▸ Task requirements
Reproduce exactly the lines from the top of the records below through the line holding "non-Hodgkin's type, Low".

(Collected data)
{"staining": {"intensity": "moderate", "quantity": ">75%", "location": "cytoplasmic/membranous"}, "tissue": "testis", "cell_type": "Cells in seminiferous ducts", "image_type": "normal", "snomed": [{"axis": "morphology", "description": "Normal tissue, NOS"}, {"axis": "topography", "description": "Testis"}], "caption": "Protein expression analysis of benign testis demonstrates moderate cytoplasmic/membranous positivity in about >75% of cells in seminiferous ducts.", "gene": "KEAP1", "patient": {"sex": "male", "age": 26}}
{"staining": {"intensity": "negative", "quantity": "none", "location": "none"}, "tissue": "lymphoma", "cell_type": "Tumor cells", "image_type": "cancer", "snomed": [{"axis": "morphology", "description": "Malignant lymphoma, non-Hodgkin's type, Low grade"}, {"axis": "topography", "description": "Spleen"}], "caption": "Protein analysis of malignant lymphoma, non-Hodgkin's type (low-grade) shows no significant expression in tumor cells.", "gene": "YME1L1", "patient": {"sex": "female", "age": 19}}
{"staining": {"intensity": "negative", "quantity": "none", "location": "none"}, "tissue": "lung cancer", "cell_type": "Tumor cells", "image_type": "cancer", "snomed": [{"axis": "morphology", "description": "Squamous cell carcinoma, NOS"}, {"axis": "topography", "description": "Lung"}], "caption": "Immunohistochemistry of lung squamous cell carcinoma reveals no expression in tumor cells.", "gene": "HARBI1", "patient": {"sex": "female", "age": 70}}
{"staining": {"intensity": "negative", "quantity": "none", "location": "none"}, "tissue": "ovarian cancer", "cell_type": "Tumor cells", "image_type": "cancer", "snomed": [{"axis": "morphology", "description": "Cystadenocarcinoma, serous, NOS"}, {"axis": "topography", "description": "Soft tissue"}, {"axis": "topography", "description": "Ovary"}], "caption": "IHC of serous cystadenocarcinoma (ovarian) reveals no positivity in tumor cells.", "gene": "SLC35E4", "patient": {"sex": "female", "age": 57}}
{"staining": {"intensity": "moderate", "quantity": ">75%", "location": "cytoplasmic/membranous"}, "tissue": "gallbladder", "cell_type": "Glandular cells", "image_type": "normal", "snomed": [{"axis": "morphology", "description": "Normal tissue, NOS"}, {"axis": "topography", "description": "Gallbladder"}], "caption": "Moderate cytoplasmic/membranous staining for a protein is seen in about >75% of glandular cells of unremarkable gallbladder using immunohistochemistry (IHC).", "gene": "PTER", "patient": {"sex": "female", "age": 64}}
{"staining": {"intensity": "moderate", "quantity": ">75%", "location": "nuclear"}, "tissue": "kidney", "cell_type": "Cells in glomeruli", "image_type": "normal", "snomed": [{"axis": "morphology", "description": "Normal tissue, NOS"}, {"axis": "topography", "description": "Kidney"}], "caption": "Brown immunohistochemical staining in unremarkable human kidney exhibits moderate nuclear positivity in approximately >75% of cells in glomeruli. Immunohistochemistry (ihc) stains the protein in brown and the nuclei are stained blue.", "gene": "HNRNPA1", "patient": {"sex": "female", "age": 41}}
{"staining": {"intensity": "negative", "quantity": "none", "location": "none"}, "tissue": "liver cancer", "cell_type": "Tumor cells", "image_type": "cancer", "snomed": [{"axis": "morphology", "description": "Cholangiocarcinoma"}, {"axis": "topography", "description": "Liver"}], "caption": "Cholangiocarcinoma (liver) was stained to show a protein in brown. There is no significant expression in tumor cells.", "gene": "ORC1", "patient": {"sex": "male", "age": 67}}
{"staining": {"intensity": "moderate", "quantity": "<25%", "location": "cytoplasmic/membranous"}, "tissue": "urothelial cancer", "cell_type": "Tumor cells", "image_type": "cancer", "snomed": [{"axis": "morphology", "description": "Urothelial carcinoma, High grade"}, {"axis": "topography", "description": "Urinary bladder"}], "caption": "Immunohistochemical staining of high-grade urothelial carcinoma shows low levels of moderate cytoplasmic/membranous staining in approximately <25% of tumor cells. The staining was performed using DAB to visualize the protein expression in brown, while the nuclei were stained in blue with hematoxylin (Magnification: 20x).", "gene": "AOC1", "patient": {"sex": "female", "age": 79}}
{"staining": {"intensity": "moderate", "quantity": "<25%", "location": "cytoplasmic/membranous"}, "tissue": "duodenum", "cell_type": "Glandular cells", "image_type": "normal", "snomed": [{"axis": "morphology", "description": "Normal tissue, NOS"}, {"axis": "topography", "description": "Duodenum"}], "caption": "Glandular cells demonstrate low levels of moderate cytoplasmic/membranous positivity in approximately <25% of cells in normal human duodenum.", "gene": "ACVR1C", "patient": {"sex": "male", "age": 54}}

▸ Solved problem
{"staining": {"intensity": "moderate", "quantity": ">75%", "location": "cytoplasmic/membranous"}, "tissue": "testis", "cell_type": "Cells in seminiferous ducts", "image_type": "normal", "snomed": [{"axis": "morphology", "description": "Normal tissue, NOS"}, {"axis": "topography", "description": "Testis"}], "caption": "Protein expression analysis of benign testis demonstrates moderate cytoplasmic/membranous positivity in about >75% of cells in seminiferous ducts.", "gene": "KEAP1", "patient": {"sex": "male", "age": 26}}
{"staining": {"intensity": "negative", "quantity": "none", "location": "none"}, "tissue": "lymphoma", "cell_type": "Tumor cells", "image_type": "cancer", "snomed": [{"axis": "morphology", "description": "Malignant lymphoma, non-Hodgkin's type, Low grade"}, {"axis": "topography", "description": "Spleen"}], "caption": "Protein analysis of malignant lymphoma, non-Hodgkin's type (low-grade) shows no significant expression in tumor cells.", "gene": "YME1L1", "patient": {"sex": "female", "age": 19}}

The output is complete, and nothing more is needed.